C Program to Find Four Elements Whose Sum is Equal to S

Write a program to find four numbers whose sum is equal to given number.
How to find four array elements whose sum id equal to S.

Given an integer array of size N and an integer S. We have to find four elements whose sum is S. There may be multiple set of four numbers whose sum is S but we have to print only one such set.
For Example :

Input Array : 3 7 1 9 15 14 6 2 5 7
S = 24
Output : 3, 7, 9, 5

We can solve this problem in multiple ways. Here we are going to discuss two approaches of O(n⁴) and O(n³) time complexity.

Let inputArray be an integer array of size N and we want to find 4 elements whose sum is equal to S.

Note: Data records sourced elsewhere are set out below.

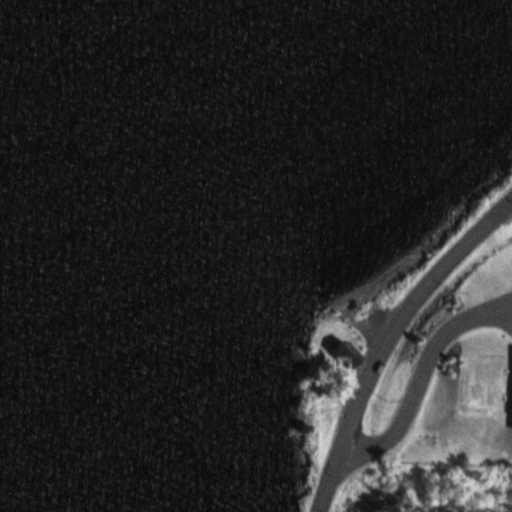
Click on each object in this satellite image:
road: (388, 337)
building: (336, 352)
road: (412, 390)
building: (508, 393)
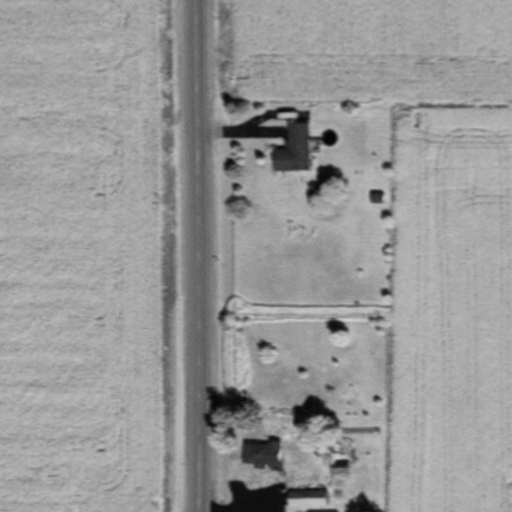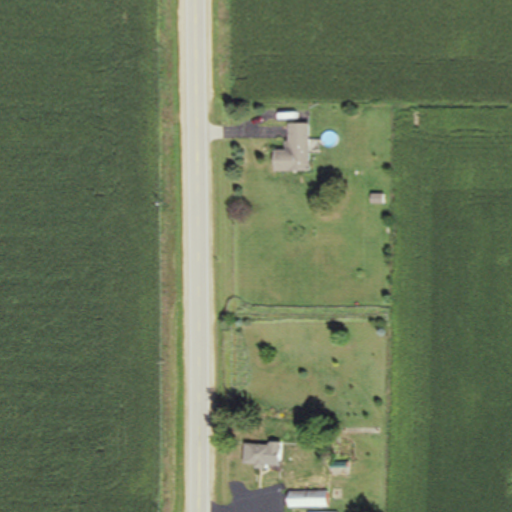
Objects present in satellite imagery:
building: (294, 151)
road: (200, 256)
building: (261, 455)
building: (307, 499)
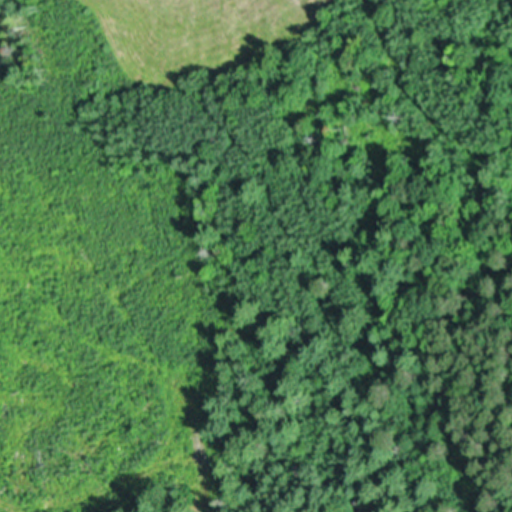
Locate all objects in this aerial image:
airport: (118, 246)
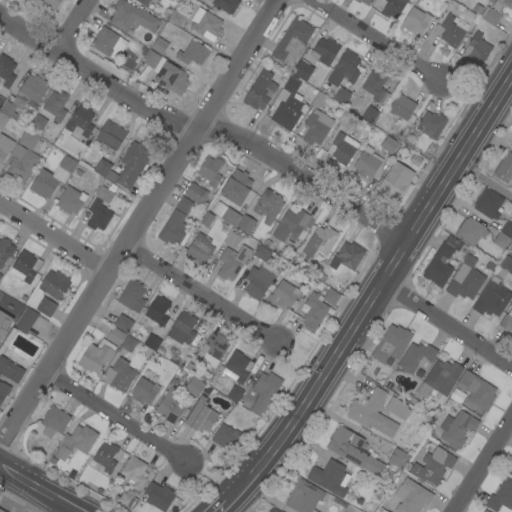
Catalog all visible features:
building: (143, 1)
building: (365, 1)
building: (143, 2)
building: (366, 2)
building: (504, 2)
building: (48, 3)
building: (50, 3)
building: (223, 4)
building: (501, 4)
building: (225, 5)
building: (393, 8)
building: (391, 9)
building: (490, 16)
building: (490, 16)
building: (130, 17)
building: (130, 17)
building: (175, 17)
building: (176, 18)
building: (415, 21)
building: (415, 21)
building: (206, 24)
road: (68, 25)
building: (207, 25)
building: (451, 29)
building: (451, 30)
road: (379, 39)
building: (104, 41)
building: (291, 41)
building: (292, 41)
building: (108, 42)
building: (158, 44)
building: (160, 46)
building: (475, 49)
building: (324, 50)
building: (476, 50)
building: (324, 51)
building: (191, 53)
building: (192, 53)
building: (151, 59)
building: (152, 59)
building: (344, 68)
building: (6, 69)
building: (301, 70)
building: (302, 70)
building: (344, 70)
building: (6, 71)
building: (170, 77)
building: (171, 78)
building: (291, 84)
building: (290, 85)
building: (374, 86)
building: (29, 90)
building: (259, 90)
building: (260, 90)
road: (466, 93)
building: (25, 94)
building: (339, 95)
building: (342, 96)
building: (318, 100)
building: (1, 101)
building: (54, 105)
building: (55, 106)
building: (401, 107)
building: (401, 107)
building: (287, 112)
building: (288, 112)
building: (369, 114)
building: (370, 114)
building: (3, 120)
building: (79, 120)
building: (80, 120)
building: (37, 121)
building: (38, 121)
building: (430, 123)
building: (432, 124)
road: (203, 127)
building: (316, 127)
building: (315, 128)
building: (109, 136)
building: (110, 137)
building: (28, 139)
building: (28, 139)
building: (388, 144)
building: (389, 145)
building: (4, 146)
building: (4, 148)
building: (340, 148)
building: (342, 149)
building: (511, 149)
building: (511, 149)
building: (37, 151)
building: (18, 162)
building: (367, 163)
building: (20, 164)
building: (67, 164)
building: (366, 164)
building: (124, 165)
building: (131, 165)
building: (102, 167)
building: (503, 167)
building: (504, 168)
building: (208, 170)
building: (210, 171)
building: (78, 173)
building: (51, 177)
road: (484, 178)
building: (396, 180)
building: (43, 183)
building: (393, 185)
building: (235, 187)
building: (236, 187)
building: (106, 193)
building: (195, 193)
building: (195, 193)
building: (69, 200)
building: (69, 200)
building: (487, 203)
building: (488, 204)
building: (184, 205)
building: (267, 206)
building: (268, 206)
building: (97, 214)
building: (98, 215)
building: (230, 216)
building: (231, 217)
road: (136, 219)
building: (206, 219)
building: (175, 222)
building: (244, 223)
building: (246, 224)
building: (291, 224)
building: (292, 226)
building: (173, 228)
building: (507, 229)
building: (470, 231)
building: (470, 231)
building: (503, 235)
road: (53, 236)
building: (232, 239)
building: (319, 240)
building: (320, 241)
building: (501, 241)
building: (199, 249)
building: (199, 249)
building: (5, 250)
building: (4, 251)
building: (261, 253)
building: (346, 255)
building: (346, 256)
building: (231, 257)
building: (440, 261)
building: (232, 262)
building: (506, 263)
building: (23, 264)
building: (26, 265)
building: (438, 266)
building: (0, 276)
building: (464, 279)
building: (465, 279)
building: (257, 280)
building: (256, 282)
building: (53, 284)
building: (54, 284)
road: (376, 286)
road: (200, 291)
building: (284, 293)
building: (283, 294)
building: (131, 295)
building: (132, 296)
building: (330, 296)
building: (331, 297)
building: (491, 299)
building: (491, 299)
building: (45, 306)
building: (46, 307)
building: (155, 311)
building: (313, 312)
building: (314, 312)
building: (155, 313)
building: (507, 319)
building: (25, 320)
building: (25, 320)
building: (3, 321)
building: (506, 321)
building: (4, 323)
building: (122, 323)
building: (123, 323)
road: (446, 325)
building: (182, 328)
building: (182, 328)
building: (114, 336)
building: (115, 337)
building: (152, 342)
building: (127, 343)
building: (128, 344)
building: (390, 345)
building: (391, 345)
building: (210, 349)
building: (211, 349)
road: (302, 353)
building: (95, 356)
building: (96, 356)
building: (416, 357)
building: (417, 357)
building: (236, 367)
building: (237, 367)
building: (10, 370)
building: (118, 374)
building: (118, 375)
building: (8, 376)
building: (440, 379)
building: (194, 386)
building: (193, 387)
building: (475, 389)
building: (3, 390)
building: (476, 390)
building: (143, 391)
building: (144, 391)
building: (263, 392)
building: (264, 392)
building: (233, 393)
building: (234, 394)
building: (169, 407)
building: (366, 407)
building: (168, 408)
building: (396, 408)
building: (396, 408)
building: (371, 413)
building: (204, 414)
road: (115, 415)
building: (205, 415)
building: (54, 419)
building: (54, 421)
building: (456, 428)
building: (457, 428)
building: (226, 436)
building: (81, 437)
building: (226, 437)
building: (76, 442)
building: (351, 450)
building: (353, 451)
building: (61, 453)
building: (105, 456)
building: (106, 457)
building: (396, 457)
building: (398, 459)
building: (432, 466)
building: (433, 466)
building: (133, 470)
road: (486, 470)
building: (510, 471)
building: (134, 472)
building: (510, 472)
road: (210, 477)
building: (329, 477)
building: (330, 477)
road: (40, 489)
building: (99, 490)
building: (156, 495)
building: (158, 496)
building: (304, 496)
building: (500, 496)
building: (501, 496)
building: (410, 497)
building: (411, 497)
building: (301, 498)
road: (223, 503)
building: (270, 509)
building: (1, 510)
building: (272, 510)
building: (1, 511)
building: (483, 511)
building: (485, 511)
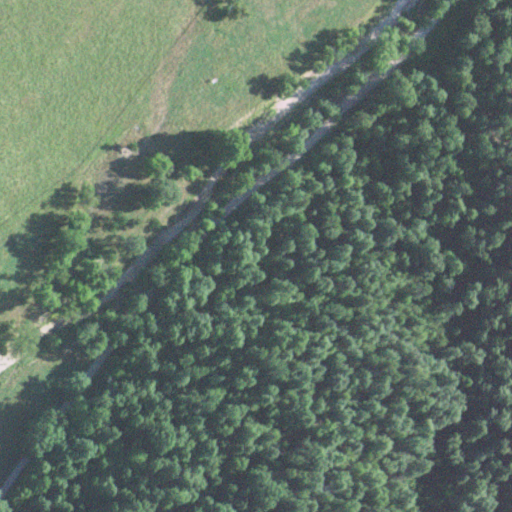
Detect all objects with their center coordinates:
road: (212, 238)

Brute Force Method : O(n⁴)

Using four loops, generate all possible combinations of four elements and array and check if their sum is equal to S.

Time Complexity : O(n⁴)

C program to find four array elements whose sum is equal to given number.

#include <stdio.h>

/* This function prints four elements whose sum is equal to SUM */
void getFourElementSum(int *array, int size, int SUM) {
    /* Using four for loop, generate all possible combinations 
    of four elements and array and check if their 
    sum is equal to SUM */
    int i, j, k, l;
    
    for(i = 0; i < size-3; i++) {
     for(j =i+1; j < size-2; j++){
         for(k = j+1; k < size-1; k++){
                for(l=k+1; l<size; l++){
                   if(array[i] + array[j] + array[k] + array[l] == SUM){
                     /* Found four elements whose sum is equal to SUM */
                     printf("%d, %d, %d, %d\n", array[i],array[j],array[k],array[l]);
                     return;
                   }
                }
            }
        }
    }
    printf("Not Found\n");
}
 
int main() {
    int array[10] = {3, 7, 1, 9, 15, 14, 6, 2, 5, 7};
    getFourElementSum(array, 10, 24);
    return 0;
}

Output

3, 7, 9, 5

By Sorting Input Array : O(n³)

Sort inputArray using any O(nLogn) time complexity algorithm like quick sort or merge sort.
Using two for loops, fix first two elements. Let it is be A and B.
Now, we have to find two elements whose sum is equal to S-(A+B).
We will use the second method of this post to find two number of a sorted array whose sum is equal to S-(A+B).

Time Complexity : O(n³)

#include <stdio.h>
#include <stdlib.h>

/* This function will be used as a comparator 
function by qsort function */
int compare(const void* one, const void* two) {
    return *(int*)one > *(int*)two;
}

/* This function prints four elements whose sum is equal to SUM */
void getFourElementSum(int *array, int size, int SUM) {
    int left, right, i, j, remainingSum;
    /* sort input array */
    qsort(array, size, sizeof(int), compare);
 
    /* Fix two elements using two for loops  */
    for (i = 0; i < size-3; i++) {
        for (j = i+1; j < size-2; j++){
            /* Now this problem reduceto problem of finding
            a pair in a sorted array(from index j+1 to size-1) 
            whose sum is equal to SUM-array[i]-array[j] */
            left = j+1;
            right = size-1;
            remainingSum = SUM - array[i] - array[j];
 
            while(left < right) {
                if(array[left] + array[right] == remainingSum) {
                   printf("%d, %d, %d, %d\n", array[i], array[j],
                        array[left], array[right]);
                   return;
                } else if (array[left] + array[right] < remainingSum) {
                    left++;
                } else {
                    right--;
                }
            } 
        } 
    }
}
 
int main() {
    int array[10] = {3, 7, 1, 9, 15, 14, 6, 2, 5, 7};
    getFourElementSum(array, 10, 15);
    return 0;
}

Output

3, 1, 5, 6